Она уже не слышала голоса брата. Не ощущала присутствия мужчин в мантиях. Нашелся все-таки участливый человек. Человек, сознающий, что она – женщина, что неприлично ей стоять со всеми остальными, как будто и разницы никакой нет между нею и гостями. И этим человеком, благородным, заботливым человеком оказался не кто иной, как Школоначальник – о, как прекрасно что в мире существует еще хоть один
– Господин Школоначальник, – произнесла она, поджав губы и подняв, с игривостью почти несосветимой, глаза к его грубо вылепленному лицу, – слово за
Кличбор отвернулся. Широкая, слабая улыбка, что расползлась по лицу его, была не из тех, которую следовало показывать Ирме. Как-то раз, около года назад, он неожиданно увидел в зеркале свою улыбку (то была предшественница неуправляемой гримасы, в эту минуту лишившей лицо Кличбора поддельной величавости) и пришел в ужас. К чести его следует сказать, что он понял, насколько опасно делать подобное зрелище всеобщим достоянием – ибо Кличбор гордился, и не безосновательно, своими чертами. Вот он и отвернулся. Как мог он сдержаться и не дать своим чувствам хоть какого-то выхода? Ибо когда Ирма сказала «слово за вами», широкая, богатая панорама супружеской жизни внезапно явилась Кличбору, растянувшись, с бледно-золотистыми перспективами ее и мягкими лугами, чуть ли не до горизонта. Он увидел себя древним дубом, богом, широко раскинувшим ветви, а Ирму – молоденьким тополем, чьи листья в сердечном трепете мерцают в его тени. Он увидел себя гордым орлом, опускающимся в шелесте крыл на одинокий утес. И увидел Ирму, ожидающую его в гнезде: странно однако ж – она сидела там в ночной рубашке. И сразу за тем он увидел себя измученным зубной болью глубоким старцем, и в памяти его мелькнуло дряхлое лицо, отраженное тысячами бритвенных зеркал.
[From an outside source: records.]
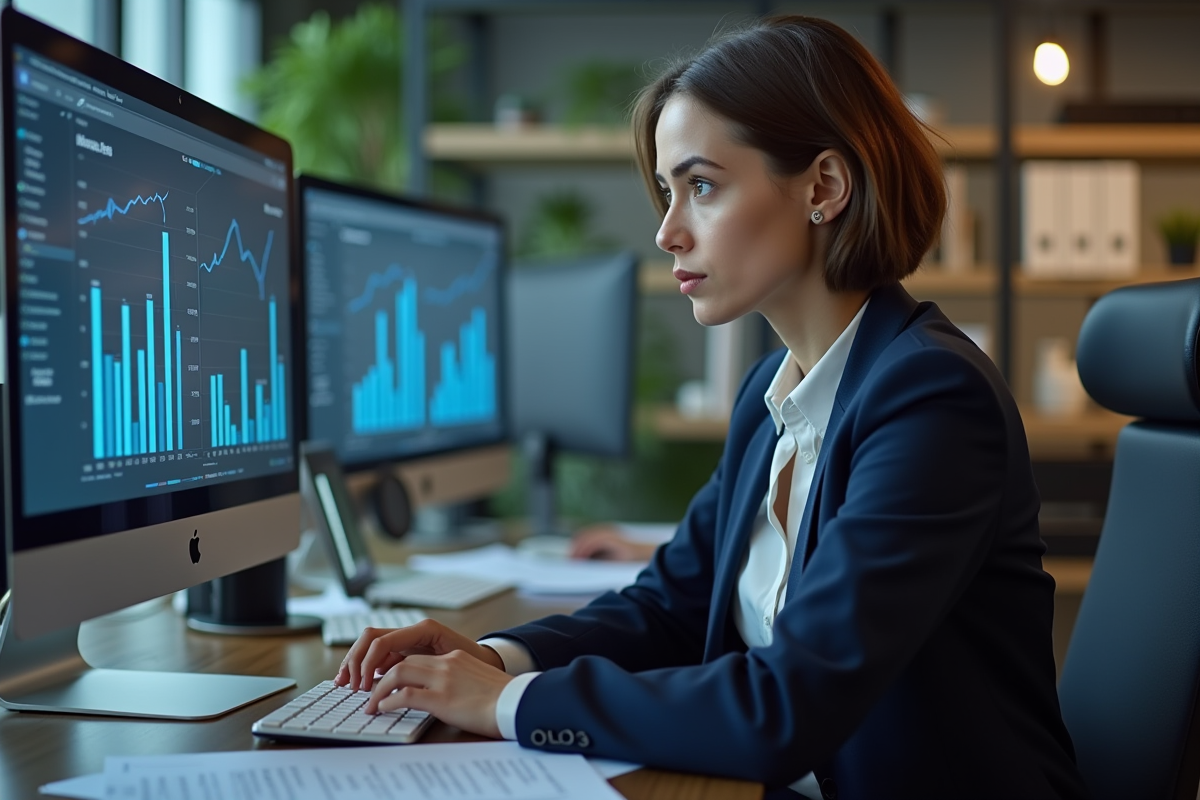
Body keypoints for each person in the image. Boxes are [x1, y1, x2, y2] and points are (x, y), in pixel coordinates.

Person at [337, 15, 1087, 800]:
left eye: (701, 186)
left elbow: (789, 702)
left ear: (823, 188)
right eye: (668, 192)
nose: (668, 232)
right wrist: (495, 658)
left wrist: (508, 704)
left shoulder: (931, 398)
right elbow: (670, 606)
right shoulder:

Кличбор раздавил этот непрошеный промельк пятою сиюминутного ощущения.
И повернулся к Ирме.
– Я предлагаю вам, дорогая госпожа, опереться на мою руку – какая она ни есть.
– Я просто с вами пройдусь, господин Школоначальник.
Ирма опустила коротковатые веки, но тут же стрельнула косвенным взглядом в господина Кличбора, который, изогнув приподнятую руку, не без изящества помедлил, прежде чем уронить ее с совершенно пьянительным чувством поражения.
– Черт возьми! – со страстью пробормотал он сам себе, – а я еще не настолько стар, чтобы не замечать подобные тонкости… Простите мне эту скоропалительность, дорогая госпожа, – сказал он, склоняя голову. – Но возможно… возможно, вы понимаете…
Ирма, сцепив на груди ладони, отворотилась от толпы Профессоров и, странно покачиваясь, повлеклась в пустую часть залы. Освещенный сотнями свечей ковер отчасти лишился былого блеска. Он был по-прежнему ярок, но уже не так тепл, поскольку в раскрытое окно вливались холодноватые лучи лунного света.